森羅万象の旅日記         

5 最初の晩餐

眼下に急流やダムを見ながら空いている山中の道を進むと、思ったよりずっと早く次ぎのキャンプ場にたどり着いた。ここは高山の美女高原と言う所である。
実はここはあまり期待していなかったキャンプ場なのである。

ところが、二人ともうれしくなるような場所であった。まずアプローチが良かった。林の中の坂道を登りつめると、大きく視界が開けて広々とした青い芝生が広がり、木々と池に囲まれたキャンプ場はまさに弥盛地であった。

先ほどのキャンプ場が隣のテントとの間隔が五〜六メートルだったのに比べて、ここは、その十倍の五十メートル、いやもっとあるかもしれない。それに設備も清潔で、林の中にはちゃんと風呂まである。ちなみに料金は二人で三千五百円也。

さあっ、とにかく先にテントを張ろう。と言っても施工時間はわずか五分、こりゃー簡単でいいや。しかしこのテントは少し強い風が吹くと吹き飛ばされそうな気もするし、雨が降れば融けてしまいそうな気もする。

何しろ二千九百八十円だもんな。それでも我々が持っているキャンピング道具の中では一番高い品物である。テントがその値段なのだから、それ以上の値段の物は絶対買わないと言うのが、今回のキャンプの準備における我々のポリシーなのであった。

カンテラ千二百八十円、寝袋九百八十円、他は-------------。しかし、どうしても値段の最後に必ず八十円がついてしまうな。一通り準備が終わって、林の中にある風呂に行くと誰も入っていない。窓から差し込む夕日を眺めながらゆっくりと今日の汗を流す。

朝、八王子を出て夕方五時過ぎには飛騨高山で、もうこうして風呂に入っている、なんて順調な旅の始まりなんだろう。テントに戻ってもまだ、だいぶ日が高いので、前の池で釣りをすることにした。

釣り道具は、今回の旅で何か食料調達の一助にでもなればと持ってきた物であった。しかし食料はともかくとして、夕暮れの高原の池で釣り糸を垂れるのはまことに気持ちの良いものである。

日もとっぷり暮れて、最後ではなく、最初の晩餐が始まるのであるが、我々の場合はその準備がとにかく早いということである。その場で煮炊きすることなどほとんどない。レトルト食品を温めるだけである。

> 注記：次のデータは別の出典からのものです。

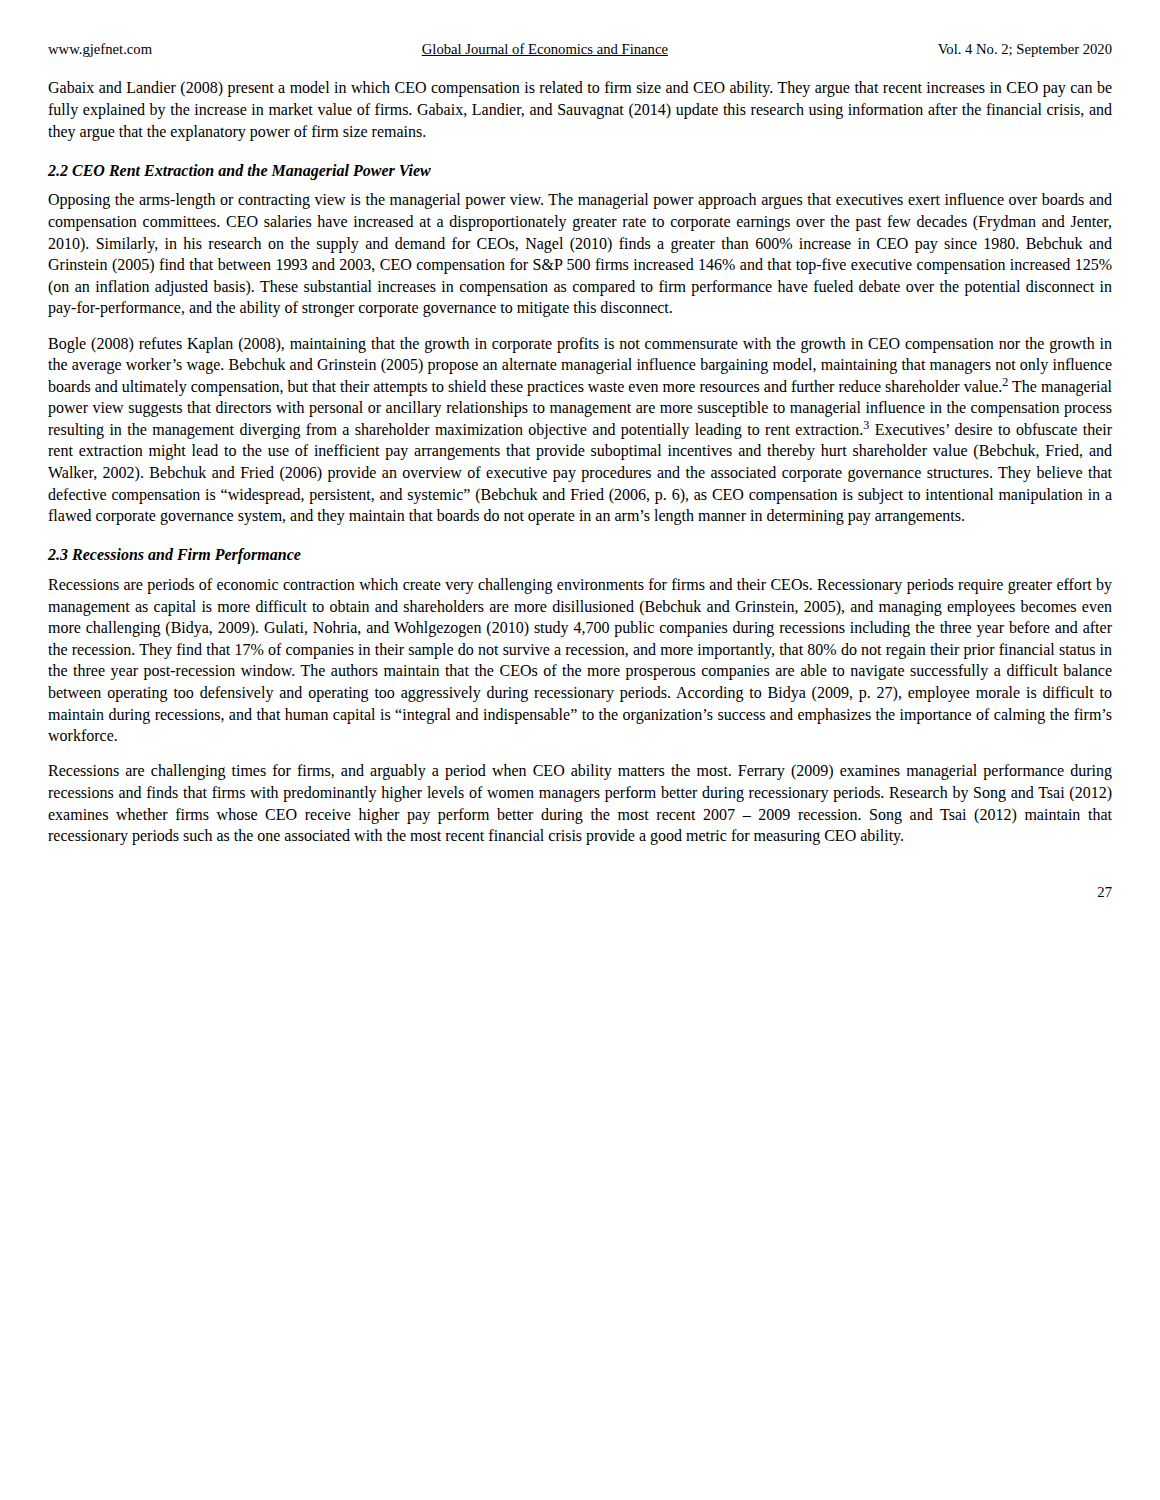www.gjefnet.com Global Journal of Economics and Finance Vol. 4 No. 2; September 2020
Gabaix and Landier (2008) present a model in which CEO compensation is related to firm size and CEO ability. They argue that recent increases in CEO pay can be fully explained by the increase in market value of firms. Gabaix, Landier, and Sauvagnat (2014) update this research using information after the financial crisis, and they argue that the explanatory power of firm size remains.
2.2 CEO Rent Extraction and the Managerial Power View
Opposing the arms-length or contracting view is the managerial power view. The managerial power approach argues that executives exert influence over boards and compensation committees. CEO salaries have increased at a disproportionately greater rate to corporate earnings over the past few decades (Frydman and Jenter, 2010). Similarly, in his research on the supply and demand for CEOs, Nagel (2010) finds a greater than 600% increase in CEO pay since 1980. Bebchuk and Grinstein (2005) find that between 1993 and 2003, CEO compensation for S&P 500 firms increased 146% and that top-five executive compensation increased 125% (on an inflation adjusted basis). These substantial increases in compensation as compared to firm performance have fueled debate over the potential disconnect in pay-for-performance, and the ability of stronger corporate governance to mitigate this disconnect.
Bogle (2008) refutes Kaplan (2008), maintaining that the growth in corporate profits is not commensurate with the growth in CEO compensation nor the growth in the average worker’s wage. Bebchuk and Grinstein (2005) propose an alternate managerial influence bargaining model, maintaining that managers not only influence boards and ultimately compensation, but that their attempts to shield these practices waste even more resources and further reduce shareholder value.2 The managerial power view suggests that directors with personal or ancillary relationships to management are more susceptible to managerial influence in the compensation process resulting in the management diverging from a shareholder maximization objective and potentially leading to rent extraction.3 Executives’ desire to obfuscate their rent extraction might lead to the use of inefficient pay arrangements that provide suboptimal incentives and thereby hurt shareholder value (Bebchuk, Fried, and Walker, 2002). Bebchuk and Fried (2006) provide an overview of executive pay procedures and the associated corporate governance structures. They believe that defective compensation is “widespread, persistent, and systemic” (Bebchuk and Fried (2006, p. 6), as CEO compensation is subject to intentional manipulation in a flawed corporate governance system, and they maintain that boards do not operate in an arm’s length manner in determining pay arrangements.
2.3 Recessions and Firm Performance
Recessions are periods of economic contraction which create very challenging environments for firms and their CEOs. Recessionary periods require greater effort by management as capital is more difficult to obtain and shareholders are more disillusioned (Bebchuk and Grinstein, 2005), and managing employees becomes even more challenging (Bidya, 2009). Gulati, Nohria, and Wohlgezogen (2010) study 4,700 public companies during recessions including the three year before and after the recession. They find that 17% of companies in their sample do not survive a recession, and more importantly, that 80% do not regain their prior financial status in the three year post-recession window. The authors maintain that the CEOs of the more prosperous companies are able to navigate successfully a difficult balance between operating too defensively and operating too aggressively during recessionary periods. According to Bidya (2009, p. 27), employee morale is difficult to maintain during recessions, and that human capital is “integral and indispensable” to the organization’s success and emphasizes the importance of calming the firm’s workforce.
Recessions are challenging times for firms, and arguably a period when CEO ability matters the most. Ferrary (2009) examines managerial performance during recessions and finds that firms with predominantly higher levels of women managers perform better during recessionary periods. Research by Song and Tsai (2012) examines whether firms whose CEO receive higher pay perform better during the most recent 2007 – 2009 recession. Song and Tsai (2012) maintain that recessionary periods such as the one associated with the most recent financial crisis provide a good metric for measuring CEO ability.
27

他に乾き物と唯一自慢のぬかみそがすべてである。しかし、酒だけはたっぷりある。こう書くと何だか貧しい食事のように思えるかもしれないが、いやどうしてどうして、レトルト食品を温める時の温度などに関しては、私の調理師としての肩書きが如何なく発揮される最高の舞台なのである。

風水ワンポイントアドバイス

古代中国では数字の一、三、五、七、九の奇数を陽とし、吉数としました。また、二、四、六、八の偶数を陰とし、不吉数としています。そのなかでも、五を最大吉数としています。

料理の世界でも陰陽五行説を基とした決まりがたくさんあります。例えば刺身などは奇数で盛り付けます。今度、刺身を食べるときはそっと、そっとですよ、数えてみてはいかがでしょうか。